Illogical. First, I've never heard of your omni_scient_ observer. Second,
there is no reason for the Ewoks to have been expected to see it, due to the
time factor. Third, even if the time factor weren't a problem, why would we
expect the omniscient observer to show us the rings in a space shot, and
then suddenly falter from within an atmosphere? There's no reason to assume
that we were looking straight through Ewok eyes.
> Ultimately, the fire rings crush your argument rather than helping it,
> because the ring simultaneously appears around the entire circumference
> of the planet.
Your assertion that this somehow crushes my argument is illogical . . . ring
formation around the entire planet is not and has never been the slightest
bit inconsistent with my theory. I'd be more surprised by a partial ring.
> While the conventional theory has the planet exploding
> from the inside out (which should produce effects that are centred on
> the core),
Now you're venturing into the absurd . . . it appears that you hope to claim
consistency between DET and the rings, which just isn't going to work
(though I applaud your gall in being the first to try to make such a claim,
to my knowledge).
However, your effort fails for the following reasons:
1. The primary Alderaan explosion did not have a focal point at the center
of the planet, and we do not know how far any DET beam might've penetrated.
2. The secondary Alderaan explosion did not have a focal point at the
center of the planet.
3. You ignore the mass-centered nature of the DS2 explosion.
> your argument has the planet reacting from the outside in,
Straw man . . . as stated, we do not know what is going on beneath the
> Here is my challenge on point 2: explain how your MCR
> produces the fire rings. Do not dismiss the challenge by pretending that
> you have already done so (hint: you can't just say "it creates planar
> shockwaves" and call that an explanation).
Once again, you demand an unrequired and illogical specificity of me (and
which you obviously do not require of yourself or your own theory).
The planar effects are produced by the Superlaser Effect, and the
nuts-and-bolts of this are not known. There is something of a scale factor
involved . . . larger converted objects/ more energetic effects create
planar effects of a higher order. However, we are not told what the rings
are composed of, and it is futile to speculate about the nuts-and-bolts of
their origins in the absence of data, and improper to demand it.
Unlike some people, I go precisely as far as the evidence allows, and no
further . . . I don't make wild guesses and hope they stick.
(And, again, how do you hope to disprove anything I might say? Subspace
shockwaves? Sure, why not. Trillions of flaming gnomes? Hey, that's
great, too. Death Star flatulence? Fantastic. Trillions of flaming
flatulating subspace shockwave gnomes? Superb.)
> Point 3: Imaginary "Bands of Brightness"
Way to avoid the prejudicial language, chief. Also, I've had to remind you
several times that there is but one band. I would advise you to make a
better effort to understand the basic facts of a theory before declaring it
false, just for future reference.
> You produced a marked-up picture to show your "bands of brightness".
> EVERYONE who has seen that picture has come away convinced that you are
That's funny, since I've been e-mailed/received site feedback from people
who also see them and agree that they exist. What I'm curious about is how
in the world you feel that is relevant . . . this is a discussion of fact,
Mike. Fact is not based on public opinion, or your rather peculiar
perception of it.

-------

**Directives**
**A.** Answer these questions using the passage on the Alderaan fire rings above.
(i) How many bands of brightness does the writer say there are?
(ii) What does the writer say produces the planar effects?
(iii) Which explosion does the writer accuse the opponent of treating without regard to its mass-centered nature?
**B.** Carry the passage on the Alderaan fire rings forward from its final sentence.

-------

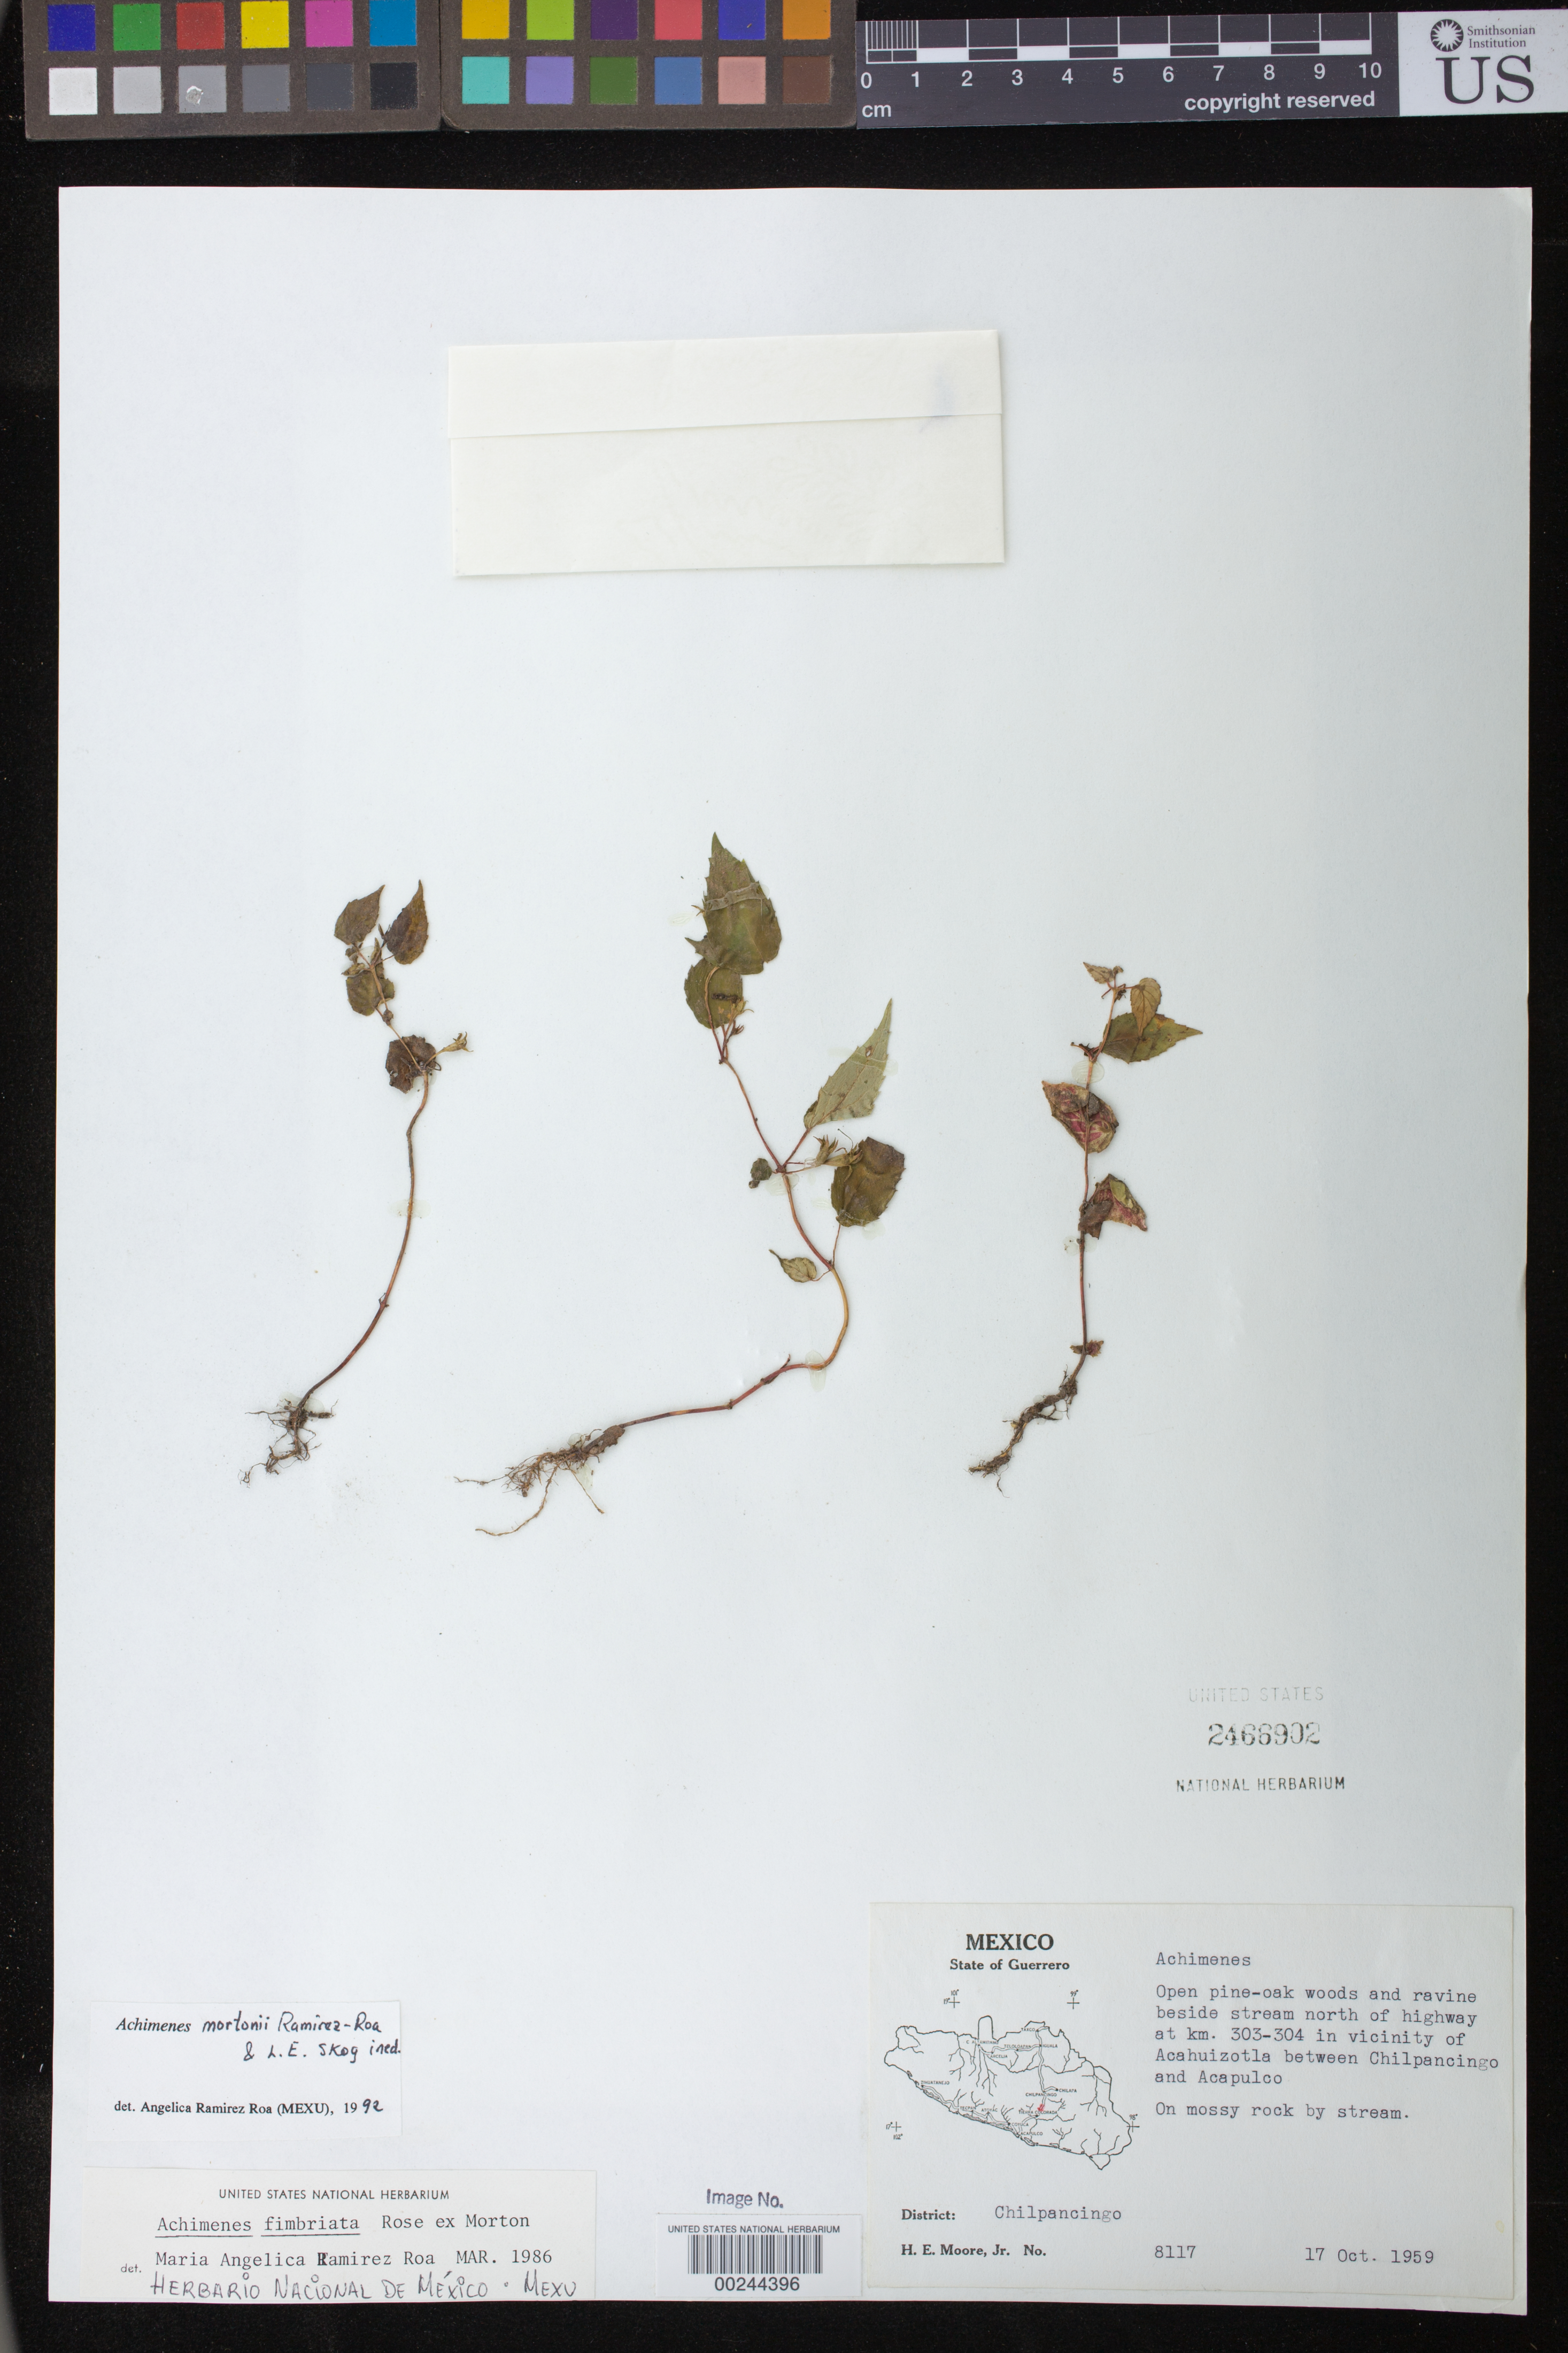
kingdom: Plantae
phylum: Tracheophyta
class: Magnoliopsida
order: Lamiales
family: Gesneriaceae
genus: Achimenes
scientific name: Achimenes fimbriata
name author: Rose ex C.V. Morton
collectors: H. E. Moore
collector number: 8117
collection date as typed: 17 Oct 1959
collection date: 1959-10-17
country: Mexico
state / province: Guerrero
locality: Dist. Chilpancingo, N of highway at km 303-304 in vicinity of Acahuizotla between Chilpancingo and Acapulco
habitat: Open pine-oak woods and ravine beside stream, on mossy rock by stream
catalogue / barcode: US 2466902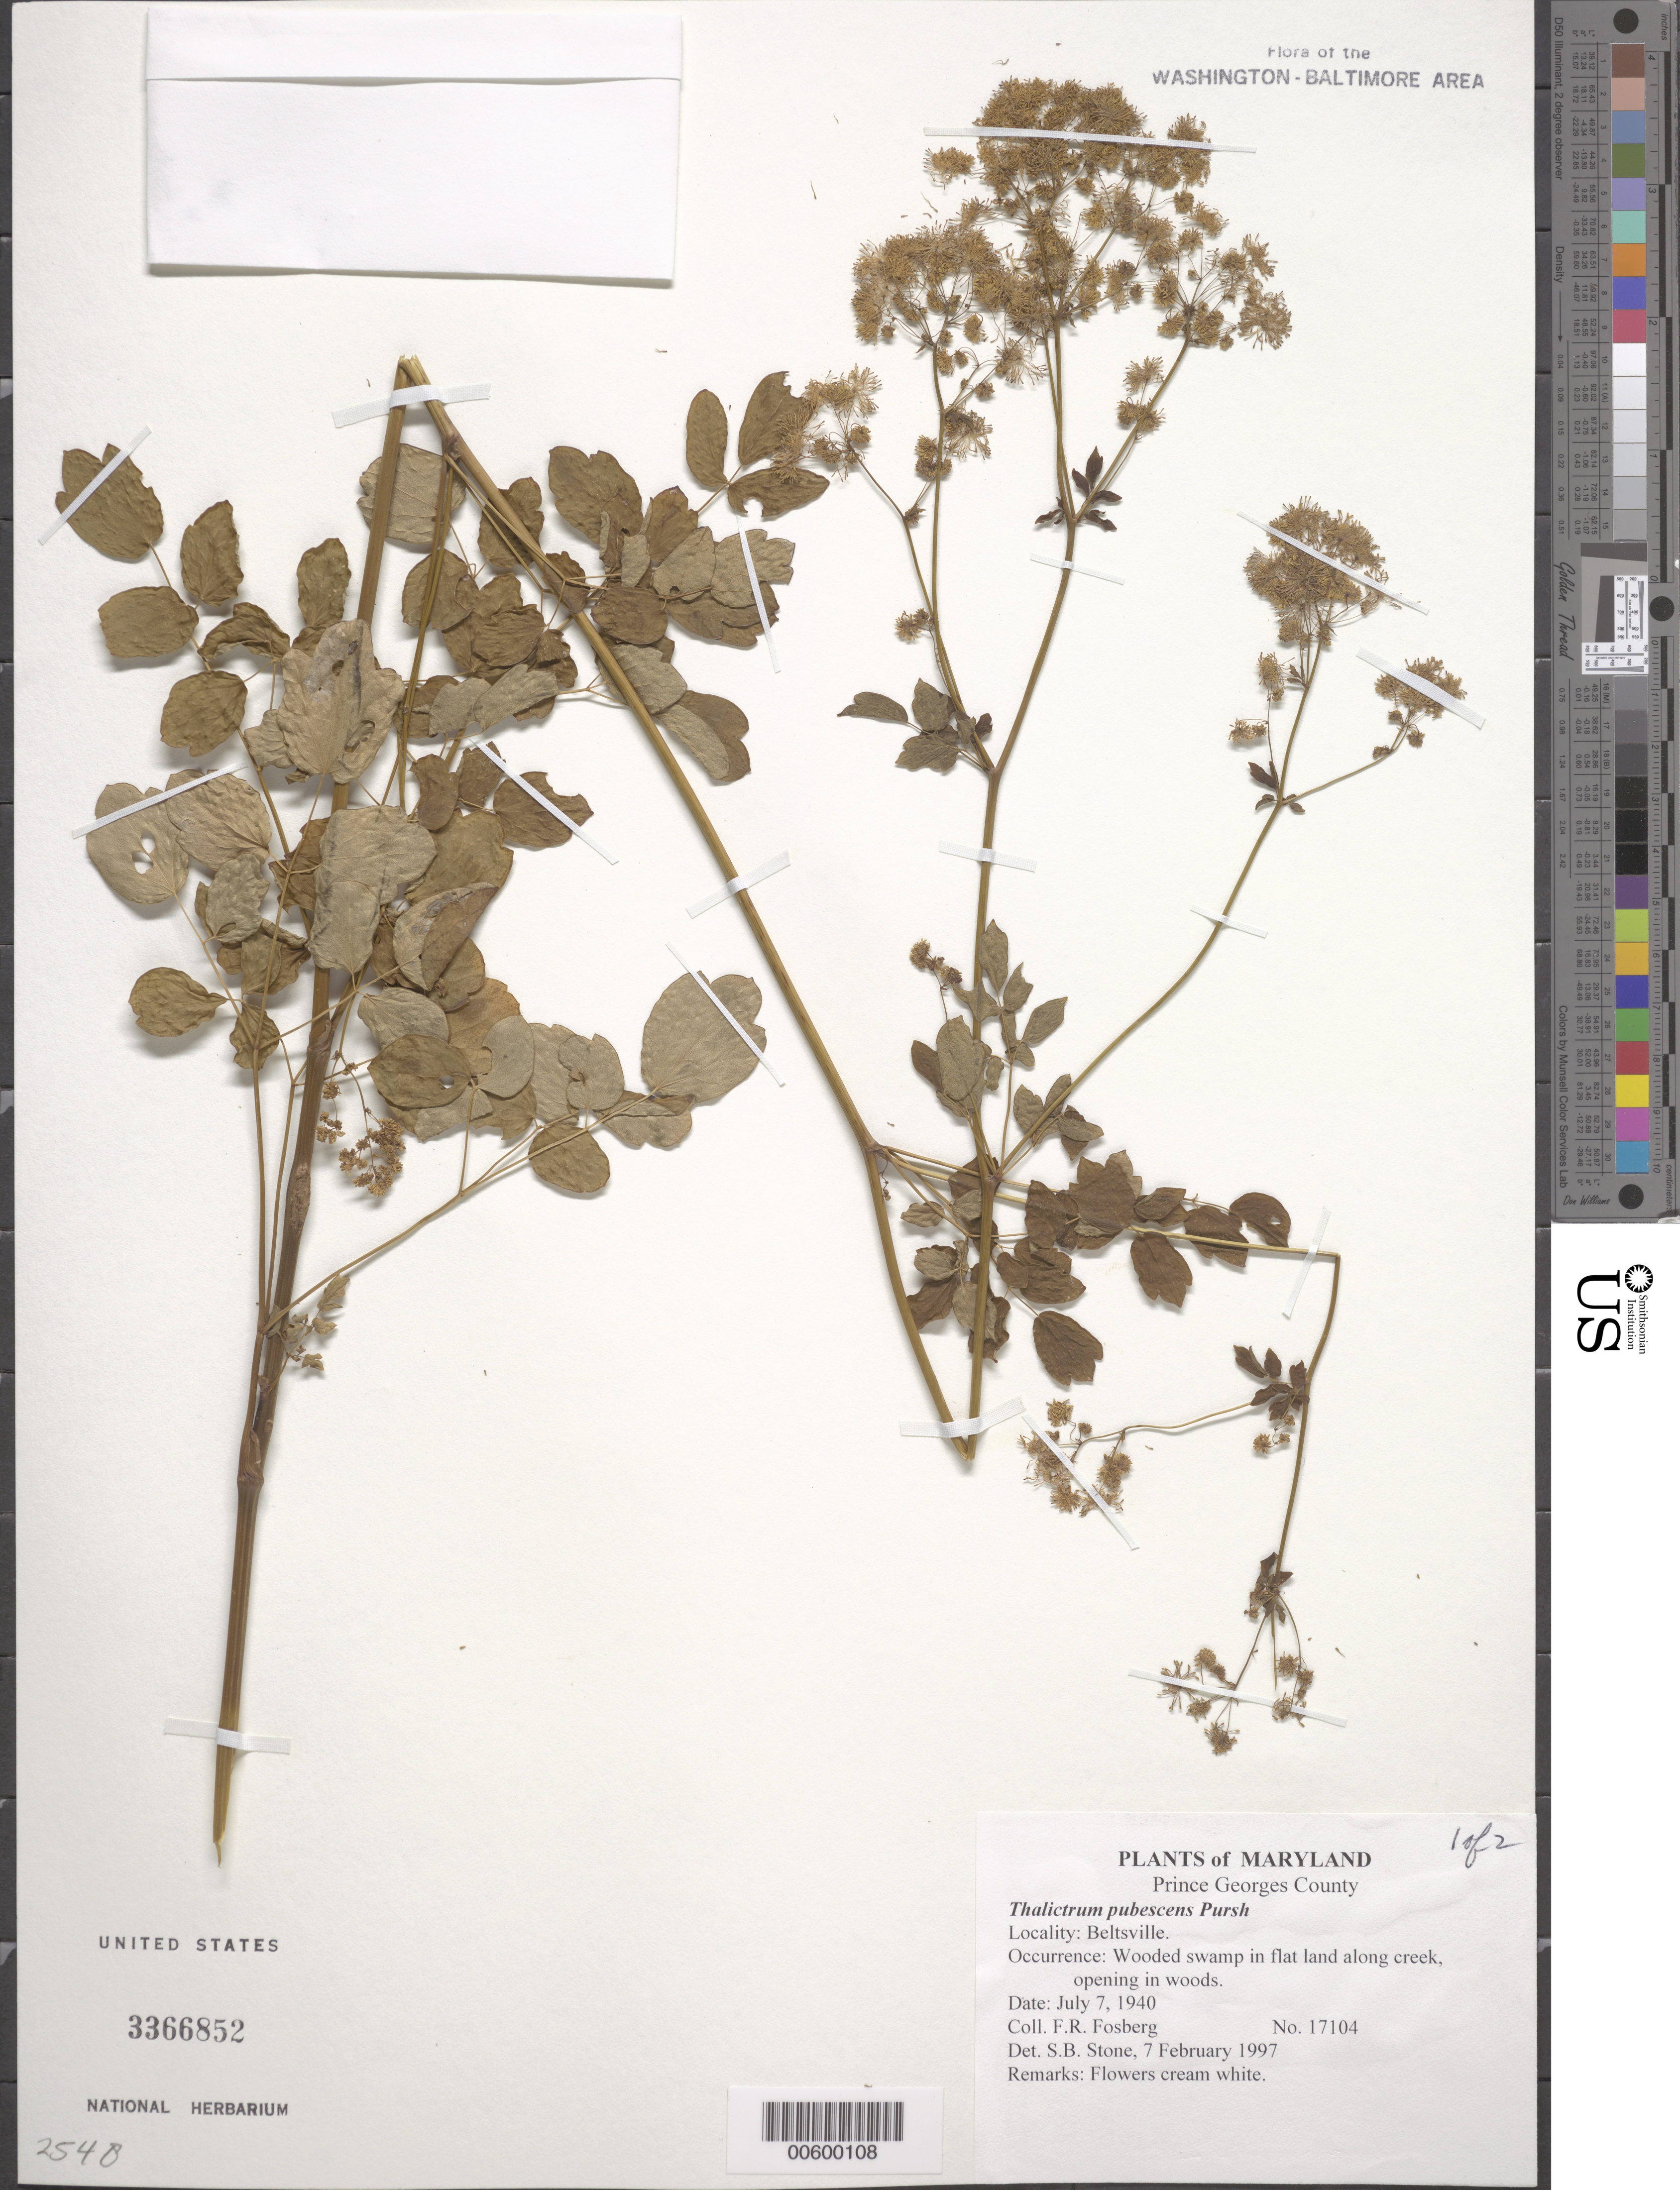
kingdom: Plantae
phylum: Tracheophyta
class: Magnoliopsida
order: Ranunculales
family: Ranunculaceae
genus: Thalictrum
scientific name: Thalictrum pubescens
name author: Pursh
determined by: Stone, S. B.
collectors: F. R. Fosberg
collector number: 17104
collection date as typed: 07 Jul 1940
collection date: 1940-07-07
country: United States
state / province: Maryland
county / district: Prince George's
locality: Beltsville.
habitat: Wooded swamp in flat land along creek, opening in woods.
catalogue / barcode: US 3366852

-------

**The responses**
**A.**
(i) One.
(ii) The Superlaser Effect.
(iii) The DS2 explosion.

**B.**
> You have no plausible explanation for why the planet is
> white-hot luminescent for thousands of kilometres AHEAD of the imaginary
> "bands" in the early frames,
I assume you refer to your Frame 3, which you described in your first post
as undergoing a saturation of the video medium. It strikes me as rather
inconsistent for you to now claim that this represents a clear image of
Or, perhaps you refer to your Frame 4 . . . but no, that can't be, since
there is no white-hot luminescence thousands of kilometers ahead of the
I trust you do not refer to Frame 5, wherein you claim that there is
vaporized material flying away along the leftmost side of the planet, in
spite of your multiple claims to the contrary regarding Frame 2.
> And finally, you claim that when the "bands of brightness" close in on
> themselves at the other end, a huge secondary explosion results.
No, you're arguing a horrendous straw man. As I just told you in my last
"I didn't say that the band caused the secondary blast. I simply pointed out
that the timing supports a relation of the band meeting itself on the other
side and the beginning of the secondary blast."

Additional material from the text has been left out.